Английские шелковые галстуки, которые горничная тщательно вычистила и заштопала в прогоревших местах, лежали завернутые в белую папиросную бумагу — к сожалению, они пропахли дешевыми духами девушки — в ящике моего письменного стола. День рождения отца наступил. Накануне я прокрался в его кабинет. Здесь, как почти всегда летом, был спущен черный, светонепроницаемый занавес. В просторной комнате было темно, но я так хорошо знал ее, что мог ориентироваться здесь и глубокой ночью. Постепенно глаза мои привыкли к темноте. Я увидел даже узкие полоски света, просачивающиеся сквозь дверные щели, разглядел таблицы на стене и вспомнил о чувстве безумного страха, который я испытывал, глядя на них в последний раз, когда открылась моя вина и когда я решил, что эти непонятные знаки и есть чудотворная молитва. Теперь я почти уже загладил свою вину. Я имел право прийти сюда, положить на его стол галстуки, тихо шуршавшие в папиросной бумаге, и кружком разложить вокруг них семь монет, странно сверкавших в темноте. Я осмелился даже сесть в кресло отца и помню, что почувствовал давно не испытанную, спокойную, глубокую радость, представив себе, как через много лет я вместо отца буду здесь принимать больных и, сидя напротив пациента, исследовать и расспрашивать его, чтобы потом исцелить. Было тихо и темно. Я устал. Я чуть не заснул, погруженный в прекрасные мечты. В сущности, я не собирался занять место отца. Мне гораздо больше хотелось лечить душевнобольных, то есть избрать специальность, чуждую моему отцу и вызывавшую у него только насмешливую улыбку. «У идиотов совершенно нормальный мозг. Мозг Гете и мозг сумасшедшего очень трудно различить под микроскопом. Зато глазное дно не обманывает никогда», — сказал он однажды. Я понял эти слова совершенно буквально. Это было сказано незадолго до того, как обнаружилась моя вина и я провалился в школе, то есть в те времена, когда отец еще относился ко мне как к равному и, разумеется, как к будущему врачу и несомненному своему преемнику. А к этому презрительному суждению о душевных болезнях он прибавил еще:
«Все незримые науки — хлам. Толстенные книги о здоровой и больной психике — сплошная графомания. — Графоманией называл он и мою пачкотню, столь излюбленное мной писание. — Графомания, ничего больше, уж мы-то с тобой это знаем, разумеется!»

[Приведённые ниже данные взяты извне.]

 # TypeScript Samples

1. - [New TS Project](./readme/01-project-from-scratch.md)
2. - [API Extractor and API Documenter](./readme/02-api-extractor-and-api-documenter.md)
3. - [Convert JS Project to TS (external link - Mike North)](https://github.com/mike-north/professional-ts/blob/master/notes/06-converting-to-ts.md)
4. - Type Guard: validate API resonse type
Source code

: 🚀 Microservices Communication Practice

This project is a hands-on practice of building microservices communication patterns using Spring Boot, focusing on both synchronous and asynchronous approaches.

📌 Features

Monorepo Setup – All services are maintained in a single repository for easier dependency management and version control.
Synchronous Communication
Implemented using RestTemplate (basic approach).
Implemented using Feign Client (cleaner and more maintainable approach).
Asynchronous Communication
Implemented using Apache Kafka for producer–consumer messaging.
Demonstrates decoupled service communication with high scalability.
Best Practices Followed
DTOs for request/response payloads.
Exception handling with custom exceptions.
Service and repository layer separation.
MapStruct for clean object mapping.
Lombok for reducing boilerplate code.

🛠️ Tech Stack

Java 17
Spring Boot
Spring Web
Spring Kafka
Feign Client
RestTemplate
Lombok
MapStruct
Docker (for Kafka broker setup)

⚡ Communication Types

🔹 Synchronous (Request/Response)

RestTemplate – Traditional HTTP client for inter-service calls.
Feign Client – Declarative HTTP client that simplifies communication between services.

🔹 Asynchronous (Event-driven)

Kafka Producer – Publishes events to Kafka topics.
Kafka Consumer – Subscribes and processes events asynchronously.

Я так мало подозревал об огромной перемене, которая произошла в нем с тех пор, что был не то что обижен, но несколько обескуражен, когда на другой день он безмолвно, с ледяной улыбкой выслушал мои поздравления. Правда, он дал мне договорить, но при этом посматривал на свои часы, совсем как мой друг перед святым причастием, — искоса, так, чтобы я не заметил. Но я удивился еще больше, когда, вернувшись днем домой, нашел злополучный пакет с галстуками неразвязанным у себя на столе.

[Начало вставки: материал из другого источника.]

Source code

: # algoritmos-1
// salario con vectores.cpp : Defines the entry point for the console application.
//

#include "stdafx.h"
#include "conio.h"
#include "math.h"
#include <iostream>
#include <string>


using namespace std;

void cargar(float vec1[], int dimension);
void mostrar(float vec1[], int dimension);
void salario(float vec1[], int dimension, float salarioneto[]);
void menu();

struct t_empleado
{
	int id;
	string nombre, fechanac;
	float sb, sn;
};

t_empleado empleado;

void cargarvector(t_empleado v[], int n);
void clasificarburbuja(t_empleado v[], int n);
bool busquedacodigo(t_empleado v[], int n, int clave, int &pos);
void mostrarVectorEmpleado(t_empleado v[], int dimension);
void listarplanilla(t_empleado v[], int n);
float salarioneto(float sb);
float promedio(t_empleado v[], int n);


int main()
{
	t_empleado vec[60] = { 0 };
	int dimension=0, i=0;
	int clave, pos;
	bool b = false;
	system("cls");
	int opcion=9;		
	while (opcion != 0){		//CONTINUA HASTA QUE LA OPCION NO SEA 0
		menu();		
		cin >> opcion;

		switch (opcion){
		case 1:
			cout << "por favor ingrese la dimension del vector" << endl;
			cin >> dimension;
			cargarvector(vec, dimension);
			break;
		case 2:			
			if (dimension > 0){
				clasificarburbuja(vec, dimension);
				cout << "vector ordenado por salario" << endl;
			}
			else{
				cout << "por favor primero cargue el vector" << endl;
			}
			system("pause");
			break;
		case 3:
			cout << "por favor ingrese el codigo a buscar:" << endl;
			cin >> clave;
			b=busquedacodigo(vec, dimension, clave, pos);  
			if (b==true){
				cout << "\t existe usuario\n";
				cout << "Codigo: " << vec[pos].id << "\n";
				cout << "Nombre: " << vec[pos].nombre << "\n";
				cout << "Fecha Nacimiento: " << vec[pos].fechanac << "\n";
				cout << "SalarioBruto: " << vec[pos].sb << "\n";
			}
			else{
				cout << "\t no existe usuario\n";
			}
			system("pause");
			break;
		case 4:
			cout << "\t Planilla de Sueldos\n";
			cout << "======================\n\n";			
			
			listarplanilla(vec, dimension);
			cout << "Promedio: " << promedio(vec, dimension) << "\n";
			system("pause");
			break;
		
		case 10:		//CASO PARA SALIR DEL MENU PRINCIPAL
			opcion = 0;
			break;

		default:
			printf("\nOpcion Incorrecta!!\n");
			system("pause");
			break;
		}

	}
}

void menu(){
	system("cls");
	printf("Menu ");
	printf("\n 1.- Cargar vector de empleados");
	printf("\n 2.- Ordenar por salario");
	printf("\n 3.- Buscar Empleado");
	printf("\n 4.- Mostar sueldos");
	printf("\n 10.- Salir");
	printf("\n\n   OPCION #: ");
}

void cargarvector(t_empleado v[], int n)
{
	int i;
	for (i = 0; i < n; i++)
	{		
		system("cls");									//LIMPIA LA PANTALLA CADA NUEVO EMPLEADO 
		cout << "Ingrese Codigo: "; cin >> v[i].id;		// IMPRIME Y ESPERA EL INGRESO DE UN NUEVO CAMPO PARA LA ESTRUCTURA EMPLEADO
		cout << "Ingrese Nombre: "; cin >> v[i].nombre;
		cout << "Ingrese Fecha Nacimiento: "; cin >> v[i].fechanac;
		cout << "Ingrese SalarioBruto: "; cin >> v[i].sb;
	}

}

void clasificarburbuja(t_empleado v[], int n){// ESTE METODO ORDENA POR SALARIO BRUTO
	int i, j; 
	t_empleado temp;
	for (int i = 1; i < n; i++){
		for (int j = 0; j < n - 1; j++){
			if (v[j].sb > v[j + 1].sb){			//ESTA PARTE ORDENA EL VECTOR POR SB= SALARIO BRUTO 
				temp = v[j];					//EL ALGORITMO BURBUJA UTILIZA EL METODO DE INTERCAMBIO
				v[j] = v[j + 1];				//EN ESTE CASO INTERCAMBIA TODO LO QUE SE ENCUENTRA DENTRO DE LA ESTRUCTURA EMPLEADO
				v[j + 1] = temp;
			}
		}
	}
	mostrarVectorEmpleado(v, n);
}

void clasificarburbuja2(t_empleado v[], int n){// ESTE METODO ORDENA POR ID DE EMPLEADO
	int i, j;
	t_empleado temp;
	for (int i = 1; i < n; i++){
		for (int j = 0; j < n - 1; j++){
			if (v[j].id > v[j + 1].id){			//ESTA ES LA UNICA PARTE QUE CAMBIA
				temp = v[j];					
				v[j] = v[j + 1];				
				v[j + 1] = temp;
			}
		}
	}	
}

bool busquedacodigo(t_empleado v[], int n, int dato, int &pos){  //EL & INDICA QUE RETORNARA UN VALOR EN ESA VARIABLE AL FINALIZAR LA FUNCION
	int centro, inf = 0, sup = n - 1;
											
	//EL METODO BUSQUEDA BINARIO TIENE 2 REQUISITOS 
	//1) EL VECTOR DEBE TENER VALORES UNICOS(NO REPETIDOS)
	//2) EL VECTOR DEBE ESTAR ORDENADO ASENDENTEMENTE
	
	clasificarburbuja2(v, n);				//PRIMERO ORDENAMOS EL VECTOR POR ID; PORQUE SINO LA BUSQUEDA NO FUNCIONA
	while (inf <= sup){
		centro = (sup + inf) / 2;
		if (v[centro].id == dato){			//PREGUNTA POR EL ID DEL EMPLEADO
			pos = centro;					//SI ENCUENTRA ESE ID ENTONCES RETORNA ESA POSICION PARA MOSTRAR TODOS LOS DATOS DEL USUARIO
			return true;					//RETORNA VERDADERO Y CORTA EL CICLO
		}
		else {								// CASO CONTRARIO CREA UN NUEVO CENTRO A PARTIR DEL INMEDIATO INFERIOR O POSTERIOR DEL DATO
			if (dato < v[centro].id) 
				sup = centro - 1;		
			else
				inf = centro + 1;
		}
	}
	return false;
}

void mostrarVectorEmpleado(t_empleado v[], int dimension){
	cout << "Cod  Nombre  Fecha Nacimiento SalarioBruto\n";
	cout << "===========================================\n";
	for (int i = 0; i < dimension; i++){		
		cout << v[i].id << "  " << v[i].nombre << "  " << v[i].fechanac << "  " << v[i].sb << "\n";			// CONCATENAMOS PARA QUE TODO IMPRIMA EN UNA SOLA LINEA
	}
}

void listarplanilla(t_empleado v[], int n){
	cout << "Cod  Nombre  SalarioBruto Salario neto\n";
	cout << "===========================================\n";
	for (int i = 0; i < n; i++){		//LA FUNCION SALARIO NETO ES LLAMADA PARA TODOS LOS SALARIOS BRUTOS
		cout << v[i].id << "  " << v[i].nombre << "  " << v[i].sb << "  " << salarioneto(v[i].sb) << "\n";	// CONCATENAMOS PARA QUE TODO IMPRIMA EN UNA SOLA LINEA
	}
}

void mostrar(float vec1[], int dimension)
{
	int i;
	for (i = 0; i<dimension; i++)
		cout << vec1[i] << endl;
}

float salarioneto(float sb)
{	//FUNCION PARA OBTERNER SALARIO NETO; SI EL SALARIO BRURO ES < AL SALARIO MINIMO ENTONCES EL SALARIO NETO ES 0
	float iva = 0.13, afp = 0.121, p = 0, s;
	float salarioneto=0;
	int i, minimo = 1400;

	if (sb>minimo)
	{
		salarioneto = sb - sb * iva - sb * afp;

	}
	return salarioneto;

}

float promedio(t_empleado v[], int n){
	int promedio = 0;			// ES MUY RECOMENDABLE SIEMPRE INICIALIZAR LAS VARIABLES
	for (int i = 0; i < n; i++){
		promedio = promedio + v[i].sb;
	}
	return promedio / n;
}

Деньги он принял. Подарок отверг.
Ни тогда, ни после отец не сказал мне, почему он так поступил. Но, что бы он ни сделал, я всегда считал, что он прав.
Я даже не пожаловался матери. Она была так занята своим недомоганием, что ей было не до меня. Она то стонала оттого, что ее вырвало, то дрожала от страха, что ее может вырвать.
— Неужели я выдержу до конца! — восклицала она.